The Frenchies call recumbents, tandems, triples, and other assorted non-standard bikes "Special Machines," and they have their own start time at Paris-Brest-Paris (just 15 minutes ahead of the 90- and 84-hour start groups). After a few dozen kilometers, both the uprights and the recumbents happily pedal together for the rest of the 1200-and-some kilometers. No discernable conflicts are evident, other than the envy rays I shoot at the 'bent riders when my butt and hands are hurting.

One of the most interesting aspects of PBP is the variety of "Special Machines." There are lots of 'bents of various constructions, including partially- and fully-faired models, and truly exotic tandem and even triple two- and three-wheeled machines (some bent, some upright) are part of the mix. One of the most famous machines is a Brit-powered tandem recumbent trike, affectionately dubbed the "Repugnant."
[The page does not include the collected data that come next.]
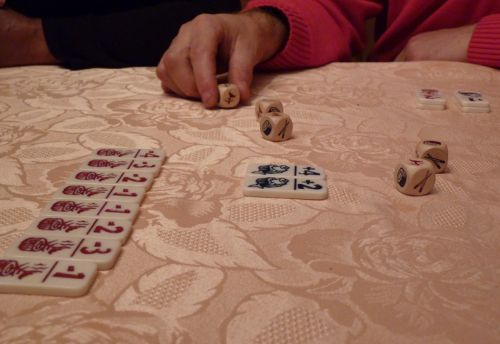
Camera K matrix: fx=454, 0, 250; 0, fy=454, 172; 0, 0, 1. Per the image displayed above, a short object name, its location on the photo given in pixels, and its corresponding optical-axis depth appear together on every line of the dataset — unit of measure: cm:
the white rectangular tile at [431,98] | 81
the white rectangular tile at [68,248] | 41
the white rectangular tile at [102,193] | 51
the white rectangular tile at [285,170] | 56
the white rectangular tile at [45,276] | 37
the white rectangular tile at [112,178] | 54
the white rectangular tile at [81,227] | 44
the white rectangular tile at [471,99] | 79
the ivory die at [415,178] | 52
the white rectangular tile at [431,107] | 81
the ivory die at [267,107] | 75
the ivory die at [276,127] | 67
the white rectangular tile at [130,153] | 62
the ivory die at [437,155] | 58
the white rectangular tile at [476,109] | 79
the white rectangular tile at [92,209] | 47
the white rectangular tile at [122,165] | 58
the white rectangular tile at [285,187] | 52
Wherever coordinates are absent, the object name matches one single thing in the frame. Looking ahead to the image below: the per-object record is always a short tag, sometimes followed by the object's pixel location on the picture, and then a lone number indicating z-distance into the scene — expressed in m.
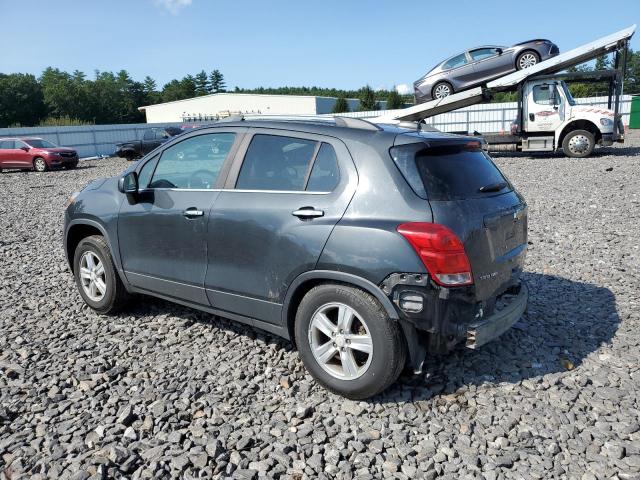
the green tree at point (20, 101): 70.94
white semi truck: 16.42
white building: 56.06
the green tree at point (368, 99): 53.12
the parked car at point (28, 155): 23.00
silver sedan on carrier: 17.06
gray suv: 3.04
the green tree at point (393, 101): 45.40
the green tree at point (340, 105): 48.22
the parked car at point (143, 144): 27.61
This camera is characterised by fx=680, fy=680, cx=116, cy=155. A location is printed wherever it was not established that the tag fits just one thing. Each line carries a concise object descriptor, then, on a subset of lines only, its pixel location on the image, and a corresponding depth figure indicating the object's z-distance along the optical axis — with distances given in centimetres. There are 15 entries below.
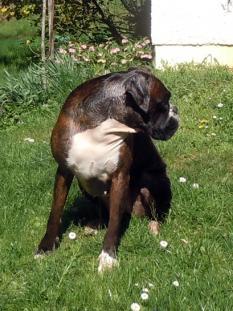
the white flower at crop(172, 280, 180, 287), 380
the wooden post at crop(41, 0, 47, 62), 855
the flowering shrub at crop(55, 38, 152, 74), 912
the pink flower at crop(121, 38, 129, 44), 1000
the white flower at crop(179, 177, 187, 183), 540
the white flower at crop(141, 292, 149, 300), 367
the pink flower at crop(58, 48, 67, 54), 936
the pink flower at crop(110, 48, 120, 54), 941
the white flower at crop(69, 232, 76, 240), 465
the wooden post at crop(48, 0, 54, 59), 847
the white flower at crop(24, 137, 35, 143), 703
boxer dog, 409
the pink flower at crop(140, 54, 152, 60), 944
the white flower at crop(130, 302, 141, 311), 358
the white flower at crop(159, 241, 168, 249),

The PBP rules are simple: "Any form of human-powered vehicle is acceptable. The only stipulation is that the vehicle must be powered solely by the rider." In 2003, a Finnish fellow rode/pushed a scooter for the distance.

I'm a wedgie/upright guy for now (and for the previous 45 years before that), but I could see going over to the other side. The smiles on the faces of the 'bent riders at the PBP finish are a pretty convincing argument. I have never heard one of them complain or say they wished they were on an upright.